Intravenous VPA has recently been approved for treatment of benzodiazepine-resistant status epilepticus (SE) in Norway, as the first country in Europe. We have started a prospective registration of the effect of i.v. VPA in SE and serial attacks (SA) from 8 Norwegian hospitals. Data have been obtained from the first 26 adult patients, 15 women and 11 men, treated with i.v. VPA for benzodiazepine-resistant SE/SA. The protocol suggested a VPA loading dose of 25 mg/kg over 30 min, followed by continuous infusion of 100 mg/hour for 24 hours. 16 patients were diagnosed with SE, 10 with SA. 14 had generalised tonic-clonic while 8 had complex-partial seizures as their main SE/SA seizure type. 4 had mixed or other type of seizures. Median VPA loading dose was 1200 mg (range 200-2514). Median time to treatment of SE/SA for all patients was 2.5 h (range 0.3-72 h). For patients with complex partial SE/SA, median time to start of VPA treatment was 2,4 h (range 0-72).
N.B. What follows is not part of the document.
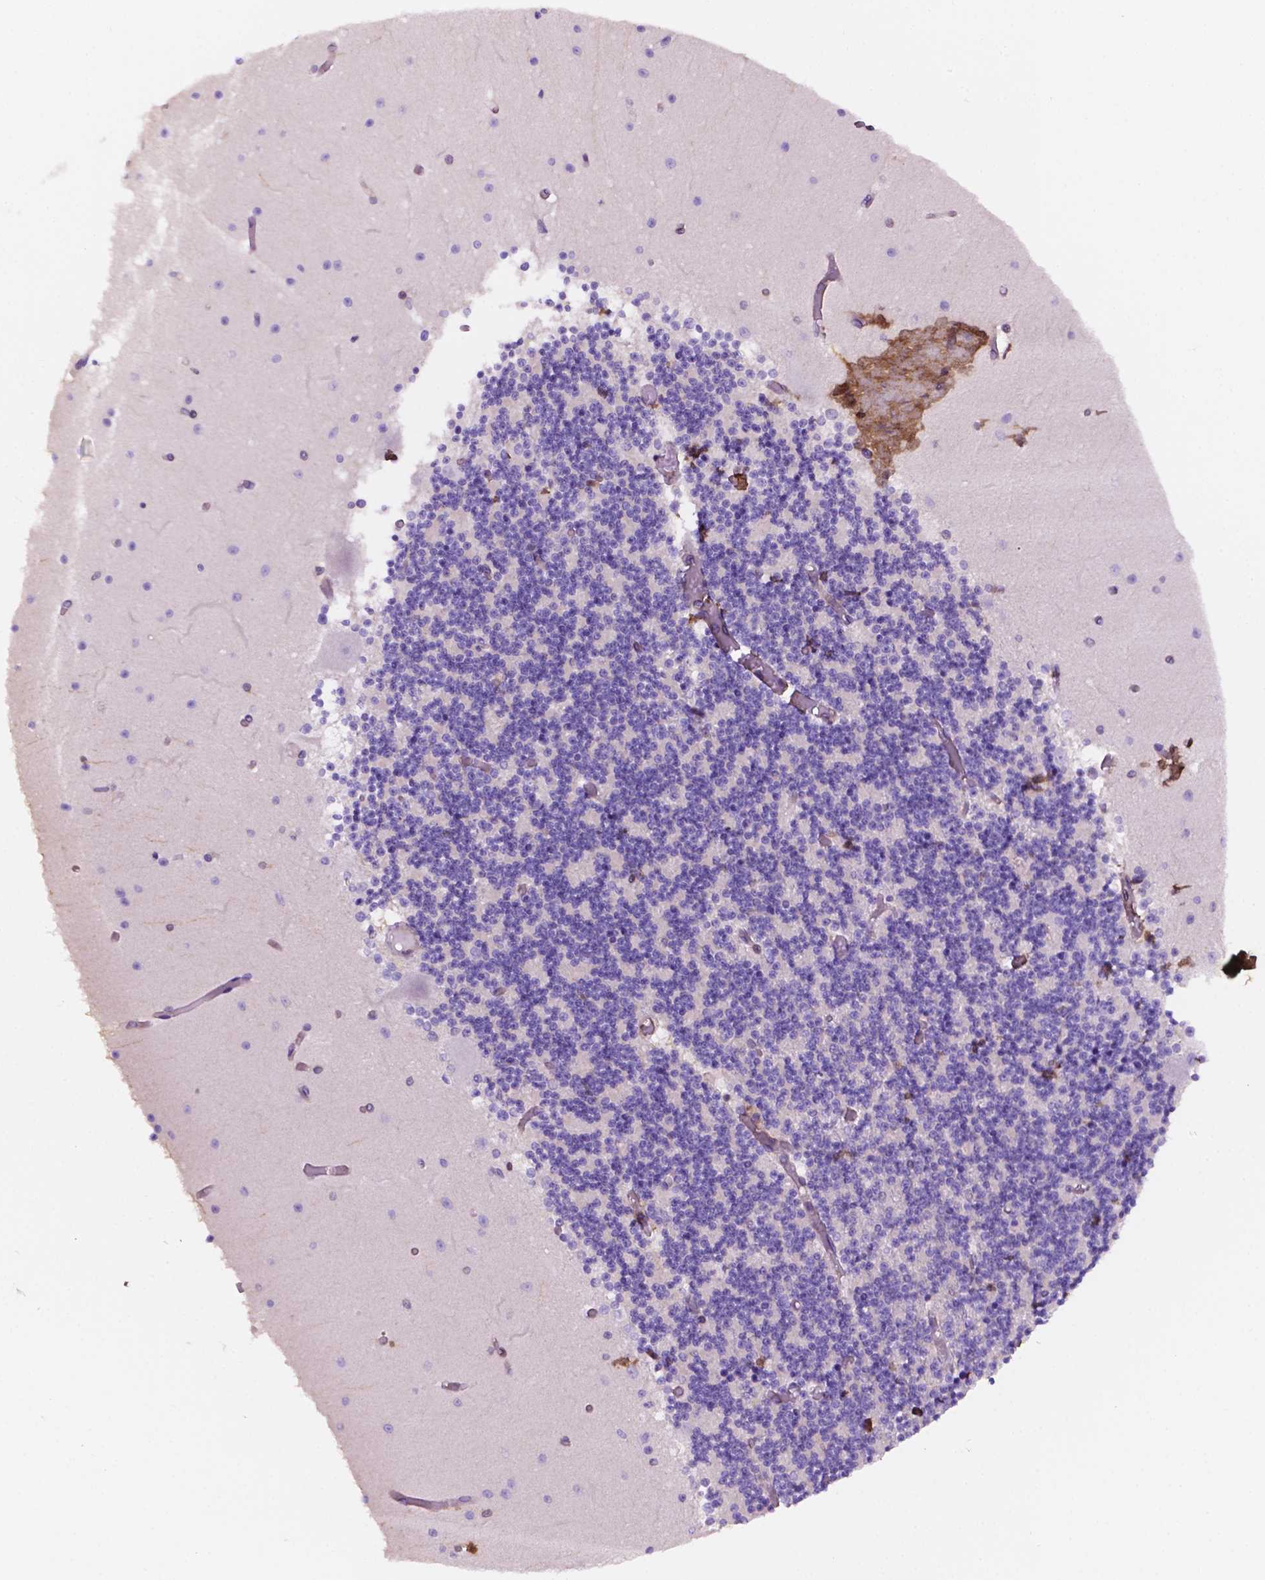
{"staining": {"intensity": "negative", "quantity": "none", "location": "none"}, "tissue": "cerebellum", "cell_type": "Cells in granular layer", "image_type": "normal", "snomed": [{"axis": "morphology", "description": "Normal tissue, NOS"}, {"axis": "topography", "description": "Cerebellum"}], "caption": "IHC photomicrograph of unremarkable cerebellum: cerebellum stained with DAB demonstrates no significant protein positivity in cells in granular layer.", "gene": "DCN", "patient": {"sex": "female", "age": 28}}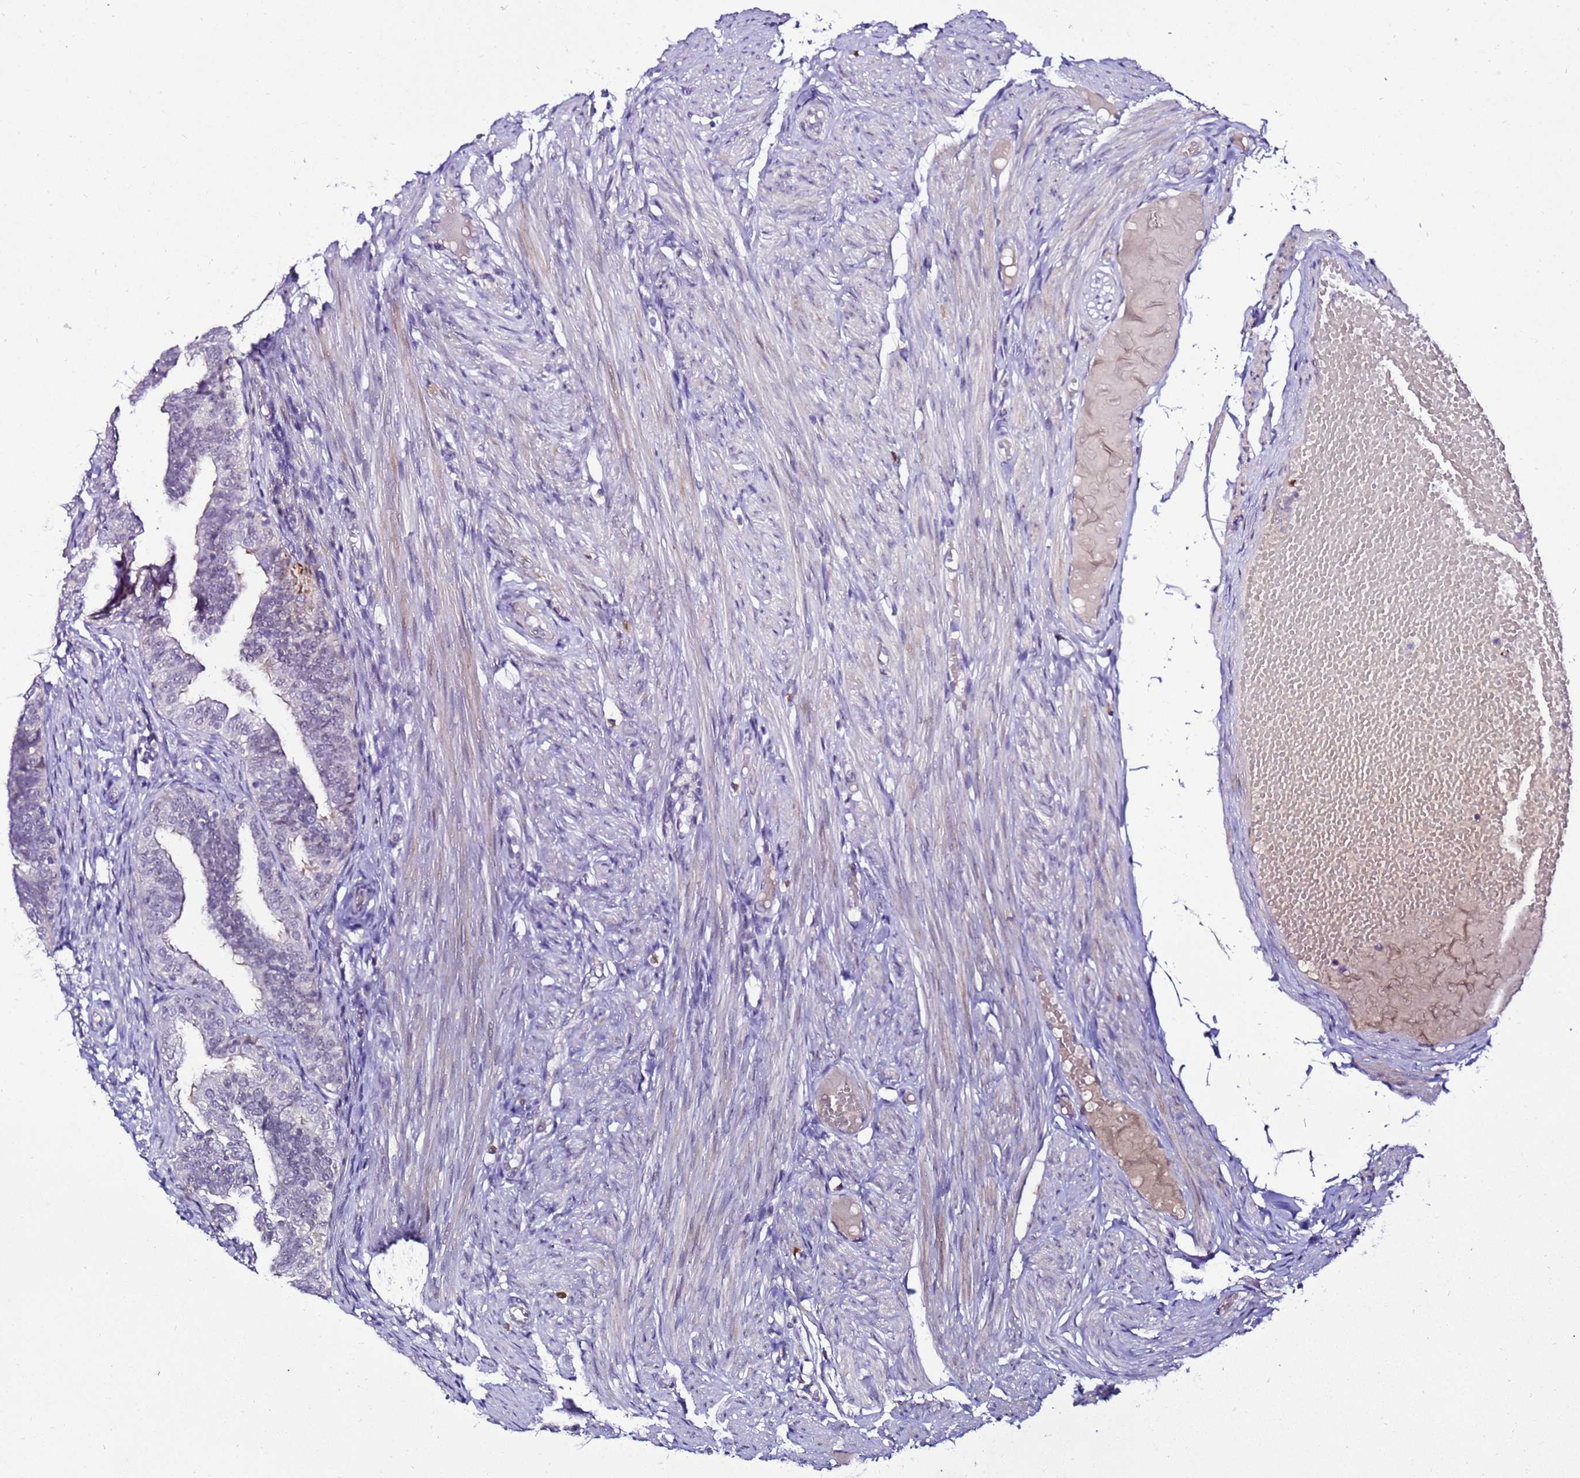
{"staining": {"intensity": "negative", "quantity": "none", "location": "none"}, "tissue": "fallopian tube", "cell_type": "Glandular cells", "image_type": "normal", "snomed": [{"axis": "morphology", "description": "Normal tissue, NOS"}, {"axis": "topography", "description": "Fallopian tube"}], "caption": "Immunohistochemistry image of unremarkable fallopian tube stained for a protein (brown), which shows no positivity in glandular cells.", "gene": "C19orf47", "patient": {"sex": "female", "age": 39}}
Effect, defined as the lack of need of anaesthesia (barbiturates or propofol), showed that VPA was effective in 18 of 26 cases (69 %). Of the 8 cases requiring anaesthesia, 4 had a significant delay before starting treatment (24 to 72 hours). Moderate hypotension during loading dose infusion was seen in one patient, but corrected easily with i.v. saline without complications. Otherwise, no side-effects were reported. VPA seems to be safe and effective in the treatment of benzodiazepine-resistant SE/SA. Lack of effect may be related to delayed treatment. In addition, some of the patients also got a too low loading dose. Our preliminary results suggest that VPA is as effective as fos-phenytoin which is used as an alternative drug in Norway. However, randomised and blinded studies are needed.